M is added one, judge that whether m is smaller or equal to N-1 (as the step S6 of Fig. 1);
If, repeat step S5, up to m=N-1, all calculative N tuple rollback coefficients are all intact;
If not, gather the language model that described probable value and rollback coefficient obtain the APRA form, withdraw from calculating (as step S7 among Fig. 1).

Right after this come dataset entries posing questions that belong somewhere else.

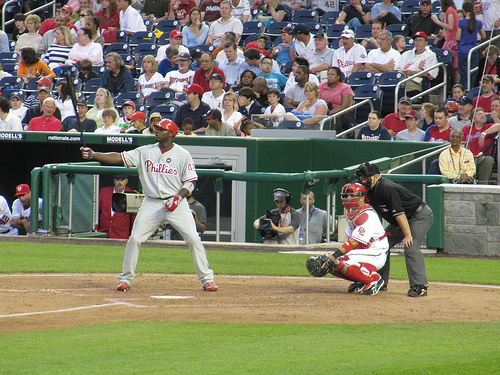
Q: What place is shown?
A: It is a stadium.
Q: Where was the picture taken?
A: It was taken at the stadium.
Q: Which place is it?
A: It is a stadium.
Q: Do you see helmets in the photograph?
A: Yes, there is a helmet.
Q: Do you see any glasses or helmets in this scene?
A: Yes, there is a helmet.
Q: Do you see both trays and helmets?
A: No, there is a helmet but no trays.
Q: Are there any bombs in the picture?
A: No, there are no bombs.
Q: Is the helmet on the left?
A: No, the helmet is on the right of the image.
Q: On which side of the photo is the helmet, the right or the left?
A: The helmet is on the right of the image.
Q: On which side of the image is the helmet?
A: The helmet is on the right of the image.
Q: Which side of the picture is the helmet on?
A: The helmet is on the right of the image.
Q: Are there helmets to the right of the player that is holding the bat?
A: Yes, there is a helmet to the right of the player.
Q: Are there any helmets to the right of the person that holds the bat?
A: Yes, there is a helmet to the right of the player.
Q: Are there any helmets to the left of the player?
A: No, the helmet is to the right of the player.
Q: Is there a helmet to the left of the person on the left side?
A: No, the helmet is to the right of the player.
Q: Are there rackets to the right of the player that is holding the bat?
A: No, there is a helmet to the right of the player.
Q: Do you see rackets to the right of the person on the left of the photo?
A: No, there is a helmet to the right of the player.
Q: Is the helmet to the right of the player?
A: Yes, the helmet is to the right of the player.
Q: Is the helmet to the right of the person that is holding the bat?
A: Yes, the helmet is to the right of the player.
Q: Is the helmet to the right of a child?
A: No, the helmet is to the right of the player.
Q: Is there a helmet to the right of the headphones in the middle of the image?
A: Yes, there is a helmet to the right of the headphones.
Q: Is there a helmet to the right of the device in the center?
A: Yes, there is a helmet to the right of the headphones.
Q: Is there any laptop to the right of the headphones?
A: No, there is a helmet to the right of the headphones.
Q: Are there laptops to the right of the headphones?
A: No, there is a helmet to the right of the headphones.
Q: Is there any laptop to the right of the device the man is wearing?
A: No, there is a helmet to the right of the headphones.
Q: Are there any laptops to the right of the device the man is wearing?
A: No, there is a helmet to the right of the headphones.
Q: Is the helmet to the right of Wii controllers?
A: No, the helmet is to the right of the headphones.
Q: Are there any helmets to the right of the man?
A: Yes, there is a helmet to the right of the man.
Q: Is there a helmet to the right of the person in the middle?
A: Yes, there is a helmet to the right of the man.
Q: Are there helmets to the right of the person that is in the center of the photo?
A: Yes, there is a helmet to the right of the man.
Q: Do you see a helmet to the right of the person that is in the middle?
A: Yes, there is a helmet to the right of the man.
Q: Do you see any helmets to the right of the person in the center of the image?
A: Yes, there is a helmet to the right of the man.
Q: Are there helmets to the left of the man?
A: No, the helmet is to the right of the man.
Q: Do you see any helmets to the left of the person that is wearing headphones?
A: No, the helmet is to the right of the man.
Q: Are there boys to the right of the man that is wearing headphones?
A: No, there is a helmet to the right of the man.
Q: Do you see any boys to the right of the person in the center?
A: No, there is a helmet to the right of the man.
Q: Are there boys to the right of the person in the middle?
A: No, there is a helmet to the right of the man.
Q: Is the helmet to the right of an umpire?
A: No, the helmet is to the right of a man.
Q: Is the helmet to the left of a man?
A: No, the helmet is to the right of a man.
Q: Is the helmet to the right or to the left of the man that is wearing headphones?
A: The helmet is to the right of the man.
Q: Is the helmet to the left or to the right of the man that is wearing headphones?
A: The helmet is to the right of the man.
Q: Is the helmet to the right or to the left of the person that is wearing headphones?
A: The helmet is to the right of the man.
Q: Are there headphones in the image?
A: Yes, there are headphones.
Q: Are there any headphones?
A: Yes, there are headphones.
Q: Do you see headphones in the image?
A: Yes, there are headphones.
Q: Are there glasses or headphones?
A: Yes, there are headphones.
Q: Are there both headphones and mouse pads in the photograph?
A: No, there are headphones but no mouse pads.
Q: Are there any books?
A: No, there are no books.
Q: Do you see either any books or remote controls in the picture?
A: No, there are no books or remote controls.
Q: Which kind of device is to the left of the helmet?
A: The device is headphones.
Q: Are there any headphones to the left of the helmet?
A: Yes, there are headphones to the left of the helmet.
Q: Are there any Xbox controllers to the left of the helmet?
A: No, there are headphones to the left of the helmet.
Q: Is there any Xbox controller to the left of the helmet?
A: No, there are headphones to the left of the helmet.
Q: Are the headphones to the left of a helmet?
A: Yes, the headphones are to the left of a helmet.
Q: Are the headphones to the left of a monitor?
A: No, the headphones are to the left of a helmet.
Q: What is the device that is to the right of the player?
A: The device is headphones.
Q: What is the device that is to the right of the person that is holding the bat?
A: The device is headphones.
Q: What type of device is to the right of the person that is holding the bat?
A: The device is headphones.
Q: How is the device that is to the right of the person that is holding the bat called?
A: The device is headphones.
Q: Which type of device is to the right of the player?
A: The device is headphones.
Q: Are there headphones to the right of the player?
A: Yes, there are headphones to the right of the player.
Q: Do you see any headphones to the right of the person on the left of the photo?
A: Yes, there are headphones to the right of the player.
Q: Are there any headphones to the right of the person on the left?
A: Yes, there are headphones to the right of the player.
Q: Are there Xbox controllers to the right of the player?
A: No, there are headphones to the right of the player.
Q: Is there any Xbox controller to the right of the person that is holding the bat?
A: No, there are headphones to the right of the player.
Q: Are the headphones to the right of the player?
A: Yes, the headphones are to the right of the player.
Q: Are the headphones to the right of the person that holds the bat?
A: Yes, the headphones are to the right of the player.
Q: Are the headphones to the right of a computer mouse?
A: No, the headphones are to the right of the player.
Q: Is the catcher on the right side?
A: Yes, the catcher is on the right of the image.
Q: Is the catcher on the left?
A: No, the catcher is on the right of the image.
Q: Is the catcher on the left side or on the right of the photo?
A: The catcher is on the right of the image.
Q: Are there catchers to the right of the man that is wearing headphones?
A: Yes, there is a catcher to the right of the man.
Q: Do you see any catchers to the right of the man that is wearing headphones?
A: Yes, there is a catcher to the right of the man.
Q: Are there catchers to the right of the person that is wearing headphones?
A: Yes, there is a catcher to the right of the man.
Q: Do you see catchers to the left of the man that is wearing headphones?
A: No, the catcher is to the right of the man.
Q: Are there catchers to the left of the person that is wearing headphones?
A: No, the catcher is to the right of the man.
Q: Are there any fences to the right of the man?
A: No, there is a catcher to the right of the man.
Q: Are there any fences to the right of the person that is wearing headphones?
A: No, there is a catcher to the right of the man.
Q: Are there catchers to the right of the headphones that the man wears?
A: Yes, there is a catcher to the right of the headphones.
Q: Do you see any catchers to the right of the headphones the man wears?
A: Yes, there is a catcher to the right of the headphones.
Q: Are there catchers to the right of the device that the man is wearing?
A: Yes, there is a catcher to the right of the headphones.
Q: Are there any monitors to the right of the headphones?
A: No, there is a catcher to the right of the headphones.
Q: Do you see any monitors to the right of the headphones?
A: No, there is a catcher to the right of the headphones.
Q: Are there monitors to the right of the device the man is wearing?
A: No, there is a catcher to the right of the headphones.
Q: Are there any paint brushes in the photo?
A: No, there are no paint brushes.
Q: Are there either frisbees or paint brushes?
A: No, there are no paint brushes or frisbees.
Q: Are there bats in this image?
A: Yes, there is a bat.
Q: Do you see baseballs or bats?
A: Yes, there is a bat.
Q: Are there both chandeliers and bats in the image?
A: No, there is a bat but no chandeliers.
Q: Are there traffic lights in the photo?
A: No, there are no traffic lights.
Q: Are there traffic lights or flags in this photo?
A: No, there are no traffic lights or flags.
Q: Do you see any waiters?
A: No, there are no waiters.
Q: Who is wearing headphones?
A: The man is wearing headphones.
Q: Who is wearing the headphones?
A: The man is wearing headphones.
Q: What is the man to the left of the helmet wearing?
A: The man is wearing headphones.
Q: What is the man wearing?
A: The man is wearing headphones.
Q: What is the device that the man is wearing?
A: The device is headphones.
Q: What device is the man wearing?
A: The man is wearing headphones.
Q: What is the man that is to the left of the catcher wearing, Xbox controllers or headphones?
A: The man is wearing headphones.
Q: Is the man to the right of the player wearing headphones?
A: Yes, the man is wearing headphones.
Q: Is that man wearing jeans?
A: No, the man is wearing headphones.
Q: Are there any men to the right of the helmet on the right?
A: No, the man is to the left of the helmet.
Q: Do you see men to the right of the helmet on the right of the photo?
A: No, the man is to the left of the helmet.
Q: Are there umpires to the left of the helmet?
A: No, there is a man to the left of the helmet.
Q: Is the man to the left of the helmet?
A: Yes, the man is to the left of the helmet.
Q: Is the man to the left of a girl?
A: No, the man is to the left of the helmet.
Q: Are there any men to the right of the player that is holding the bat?
A: Yes, there is a man to the right of the player.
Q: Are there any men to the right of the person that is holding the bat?
A: Yes, there is a man to the right of the player.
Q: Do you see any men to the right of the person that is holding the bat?
A: Yes, there is a man to the right of the player.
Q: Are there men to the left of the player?
A: No, the man is to the right of the player.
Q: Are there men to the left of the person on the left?
A: No, the man is to the right of the player.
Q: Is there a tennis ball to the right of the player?
A: No, there is a man to the right of the player.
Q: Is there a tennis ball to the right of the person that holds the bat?
A: No, there is a man to the right of the player.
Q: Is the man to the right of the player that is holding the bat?
A: Yes, the man is to the right of the player.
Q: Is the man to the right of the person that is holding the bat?
A: Yes, the man is to the right of the player.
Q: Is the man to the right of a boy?
A: No, the man is to the right of the player.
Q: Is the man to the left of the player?
A: No, the man is to the right of the player.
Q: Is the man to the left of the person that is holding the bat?
A: No, the man is to the right of the player.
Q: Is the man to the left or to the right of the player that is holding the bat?
A: The man is to the right of the player.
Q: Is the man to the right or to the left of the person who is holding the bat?
A: The man is to the right of the player.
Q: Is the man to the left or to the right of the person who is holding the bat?
A: The man is to the right of the player.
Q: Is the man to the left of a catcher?
A: Yes, the man is to the left of a catcher.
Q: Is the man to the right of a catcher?
A: No, the man is to the left of a catcher.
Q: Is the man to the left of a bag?
A: No, the man is to the left of a catcher.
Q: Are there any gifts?
A: No, there are no gifts.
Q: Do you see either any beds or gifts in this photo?
A: No, there are no gifts or beds.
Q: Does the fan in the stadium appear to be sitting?
A: Yes, the fan is sitting.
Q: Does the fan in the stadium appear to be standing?
A: No, the fan is sitting.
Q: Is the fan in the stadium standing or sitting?
A: The fan is sitting.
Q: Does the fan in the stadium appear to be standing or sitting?
A: The fan is sitting.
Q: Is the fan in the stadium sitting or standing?
A: The fan is sitting.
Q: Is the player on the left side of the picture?
A: Yes, the player is on the left of the image.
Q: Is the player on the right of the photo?
A: No, the player is on the left of the image.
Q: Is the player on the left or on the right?
A: The player is on the left of the image.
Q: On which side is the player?
A: The player is on the left of the image.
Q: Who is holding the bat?
A: The player is holding the bat.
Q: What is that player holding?
A: The player is holding the bat.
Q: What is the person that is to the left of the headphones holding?
A: The player is holding the bat.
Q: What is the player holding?
A: The player is holding the bat.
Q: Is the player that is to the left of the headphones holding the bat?
A: Yes, the player is holding the bat.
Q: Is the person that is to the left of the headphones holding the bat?
A: Yes, the player is holding the bat.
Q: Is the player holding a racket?
A: No, the player is holding the bat.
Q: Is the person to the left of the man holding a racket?
A: No, the player is holding the bat.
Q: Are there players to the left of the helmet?
A: Yes, there is a player to the left of the helmet.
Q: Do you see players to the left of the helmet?
A: Yes, there is a player to the left of the helmet.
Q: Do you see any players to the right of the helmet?
A: No, the player is to the left of the helmet.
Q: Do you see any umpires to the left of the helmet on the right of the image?
A: No, there is a player to the left of the helmet.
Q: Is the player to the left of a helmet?
A: Yes, the player is to the left of a helmet.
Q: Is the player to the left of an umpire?
A: No, the player is to the left of a helmet.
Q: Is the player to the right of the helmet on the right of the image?
A: No, the player is to the left of the helmet.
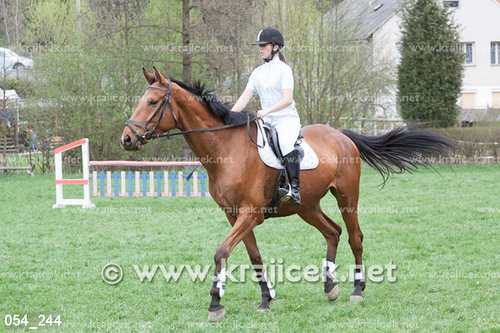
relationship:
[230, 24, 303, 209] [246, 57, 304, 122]
woman wearing shirt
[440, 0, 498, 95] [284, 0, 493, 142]
wall on side of building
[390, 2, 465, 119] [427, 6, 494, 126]
tree in front of white house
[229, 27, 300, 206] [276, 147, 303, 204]
girl wearing boot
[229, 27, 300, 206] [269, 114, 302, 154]
girl wearing pants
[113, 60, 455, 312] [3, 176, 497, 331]
horse on grass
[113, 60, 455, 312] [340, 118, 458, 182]
horse has tail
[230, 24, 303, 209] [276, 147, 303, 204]
woman wearing boot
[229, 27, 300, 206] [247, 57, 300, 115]
girl wearing shirt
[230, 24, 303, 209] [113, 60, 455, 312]
woman riding horse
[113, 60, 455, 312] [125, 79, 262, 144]
horse wearing harness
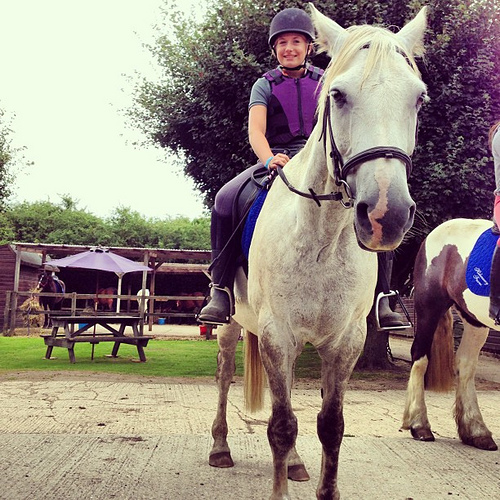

Among step S5 in this method and the step S6 with the penult word of the N tuple distribution key assignments as data, can guarantee in the rollback coefficient that calculates the m rank, other m rank and the m+1 rank corresponding data that need use are assigned to same node, thereby correctness and the validity of data allocations have been guaranteed, compare with unit, the number of supposing m rank and m+1 rank N-gram is H, X word (everyday words in the Chinese can reach hundreds thousand of) arranged in the dictionary, such distribution can guarantee that N-gram corresponding in each node in the cluster on average has only H/X, gives full play of the advantage of distributed arithmetic.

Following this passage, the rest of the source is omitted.